In my case I forward a port on the CCR1009 to the LANIP of the RB450Gx4 (also the fixed WANIP of the RB450Gx4)
At the client location the same thing occurs.............

In each case the Wireguard device is not on a public IP.

as the second router is available on internet due its public IP, the local one isn't, the providers give always a 10. class A private, so it should initiate the connection and the second one should listen about it.
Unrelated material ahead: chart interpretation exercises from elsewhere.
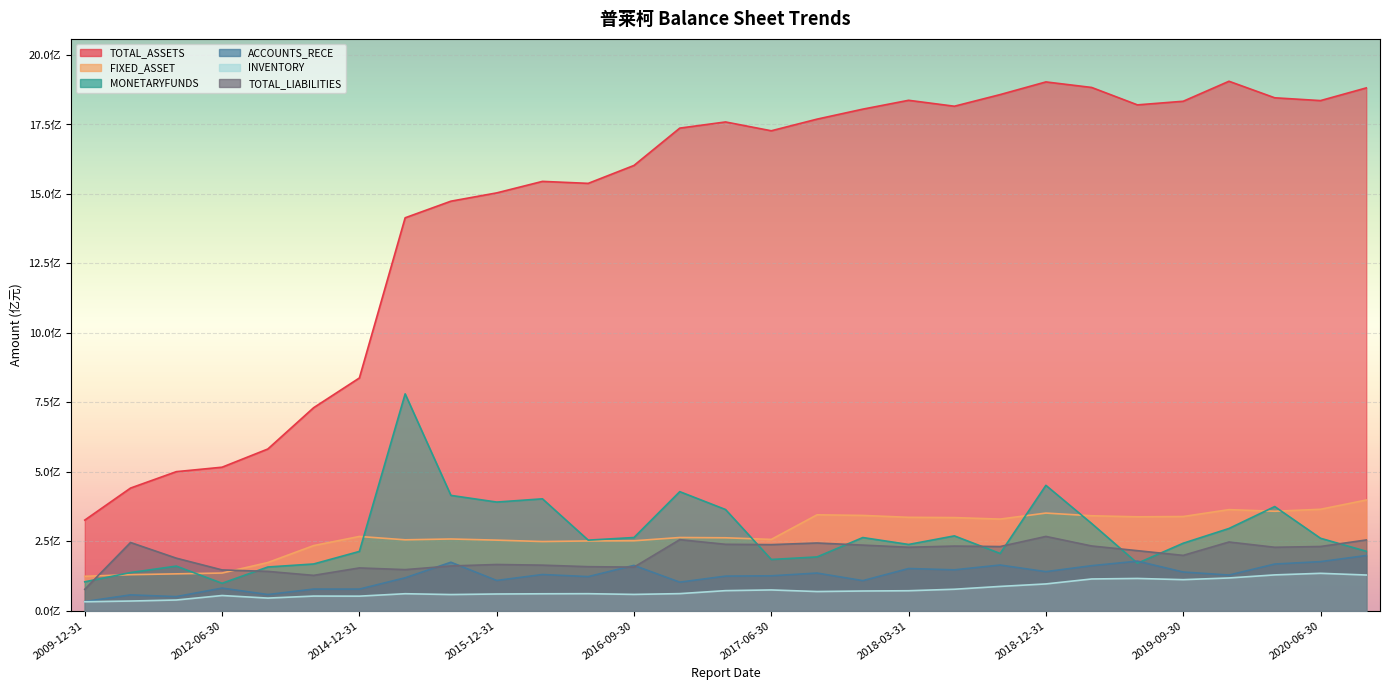

Where is the first local maximum for FIXED_ASSET?

2014-12-31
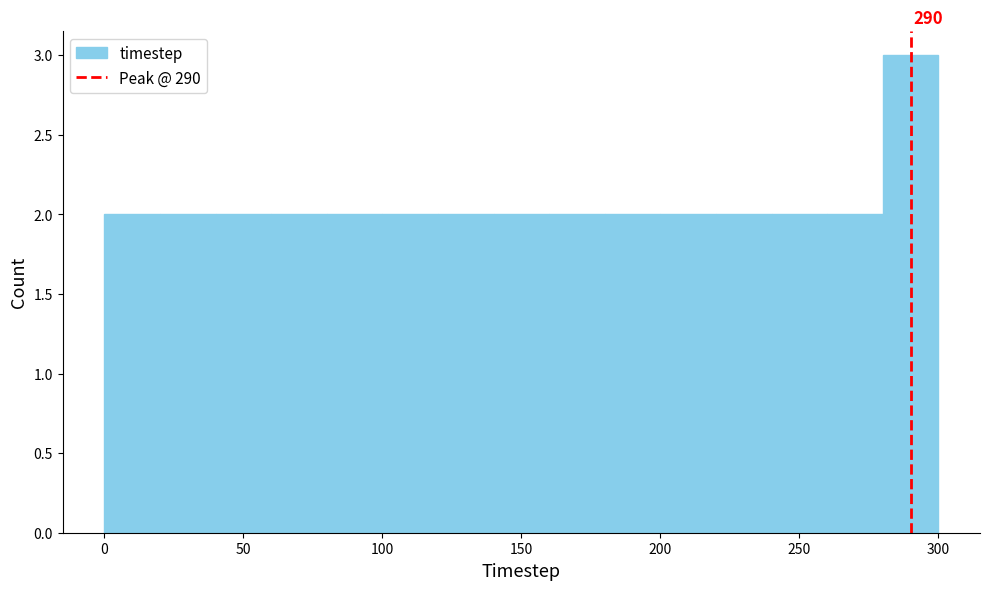

Which range on the x-axis has the tallest bar?

280 to 300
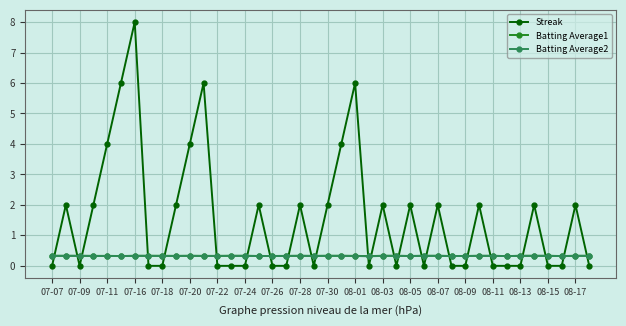

Which series has the largest total across all categories?

Streak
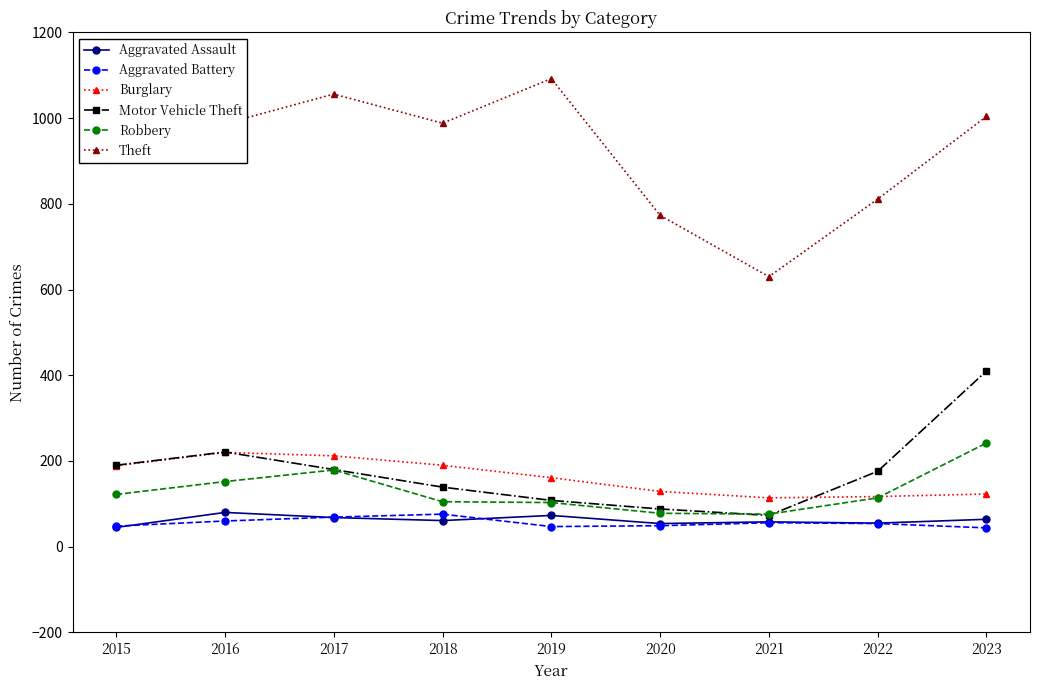

How many interior local peaks does the Theft series have?

2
Does wireguard do that?
From your words I suppose on 6.48.3 there isn't any other way..

First, there is no wireguard on 6.48.3, nor on any other 6.x - Wireguard is a 7.x thing in RouterOS and 7.x is in Release Candidate phase.

Second, yes, Wireguard, L2TP/IPsec or bare IPsec, as well as SSTP, are all capable to act as initiators running on a private IP behind a NAT, connecting to a responder on a public IP.

The volume of keepalive traffic is not negligible:

• SSTP exchanges a total of 731 bytes in 6 packets every minute, i.e. 32 MByte per month
• bare IPsec exchanges a total of 973 bytes in 10 packets every minute, i.e. 42 MByte per month
• L2TP/IPsec will send more than bare IPsec as there are the PPP keepalives in addition to the IPsec ones
• Wireguard sends 74-byte keepalive packets as frequently as you ask it to, in one direction only, and every two to three minutes there's an additional two packet exchange of 224 bytes, so it's by far the least verbose one.

That is amazing information Sindy, good pickup on the users 3G limitations.
In terms of SSTP, this sight provides a free service, with the hopes you will pay for more, but its easy and good enough for most non-critical situations.
https://www.remotewinbox.com/auth/blog/ ... he%20world.

(not affiliated with them in any way)

That is amazing information Sindy, good pickup on the users 3G limitations.

Indeed, very well spotted !
It's the reason why I changed from L2TP/IPSec to SSTP and ultimately to Wireguard for my SXT setup.